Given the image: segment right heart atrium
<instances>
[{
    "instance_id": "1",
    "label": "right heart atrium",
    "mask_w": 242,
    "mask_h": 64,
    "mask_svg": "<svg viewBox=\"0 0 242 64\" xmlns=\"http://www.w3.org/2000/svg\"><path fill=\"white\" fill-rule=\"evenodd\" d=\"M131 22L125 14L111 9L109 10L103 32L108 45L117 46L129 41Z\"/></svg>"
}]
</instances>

Challenge:
Write out every line of the records above again, character for character, with nothing changed or left out.

Expected answer:
Given the image: segment right heart atrium
<instances>
[{
    "instance_id": "1",
    "label": "right heart atrium",
    "mask_w": 242,
    "mask_h": 64,
    "mask_svg": "<svg viewBox=\"0 0 242 64\" xmlns=\"http://www.w3.org/2000/svg\"><path fill=\"white\" fill-rule=\"evenodd\" d=\"M131 22L125 14L111 9L109 10L103 32L108 45L117 46L129 41Z\"/></svg>"
}]
</instances>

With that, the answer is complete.